Summer questing game highlights impact of personal electronics on wildlife
Cell phones, laptops and other such devices are a way of life in our modern world — chances are you're reading this on one now. But there's a hidden cost to all this connectivity and convenience: the production, use and disposal of personal electronic devices can be devastating to wildlife around the world, damaging habitats and exposing people and animals to hazardous materials.
From June 13 through Aug. 30, the Oregon Zoo's volunteer Zoo Ambassadors will guide visitors through a summertime activity called Zoo Quest, highlighting the connection between animals and electronics while suggesting ways to help.
Zoo Quest is inspired by other popular questing games and similar to treasure hunting or geocaching. After picking up a "passport" at a station near the zoo entrance, questers follow a series of rhyming clues leading to six additional stations throughout the zoo.
A Zoo Quest sign — and in most cases a volunteer Zoo Ambassador — at each station will help questers answer questions and get their passports stamped, eventually earning a sticker upon completion. The game is suitable for families with children ages 6 through 12, and provides a new way for visitors of all ages to explore the zoo.
"A lot of zoos talk about recycling when it comes to personal electronics," said Jennifer Payne, the zoo's volunteer and youth programs manager. "But few talk about the impacts from producing and using these products."

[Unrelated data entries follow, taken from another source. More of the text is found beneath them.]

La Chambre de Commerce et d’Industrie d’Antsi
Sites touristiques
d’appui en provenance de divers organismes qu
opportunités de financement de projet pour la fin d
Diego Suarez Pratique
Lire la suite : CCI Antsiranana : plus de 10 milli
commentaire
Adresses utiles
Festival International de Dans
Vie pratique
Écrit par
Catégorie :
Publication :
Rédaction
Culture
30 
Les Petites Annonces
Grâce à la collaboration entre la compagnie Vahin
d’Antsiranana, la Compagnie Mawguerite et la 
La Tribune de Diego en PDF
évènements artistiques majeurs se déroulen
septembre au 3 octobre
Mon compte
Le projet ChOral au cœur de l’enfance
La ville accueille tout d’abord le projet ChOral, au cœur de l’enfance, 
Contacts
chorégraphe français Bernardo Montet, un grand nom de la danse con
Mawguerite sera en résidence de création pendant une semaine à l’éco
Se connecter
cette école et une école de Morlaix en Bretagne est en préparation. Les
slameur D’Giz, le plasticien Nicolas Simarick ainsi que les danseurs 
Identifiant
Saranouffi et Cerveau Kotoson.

Some of the Oregon Zoo's most iconic species — including hippos and chimpanzees — are threatened by the demand for metals used in electronics, such as coltan. Fragile forest habitats are often cleared to construct mining sites and their networks of camps and roads. Animals found near mines also become easier targets for poachers and bush-meat hunters.
"We're not saying people shouldn't have cell phones, but we hope some folks might at least think about delaying the purchase of new electronics to help wildlife," Payne said.
The Zoo Quest activity was organized in collaboration with waste-reduction educators from Metro's sustainability department.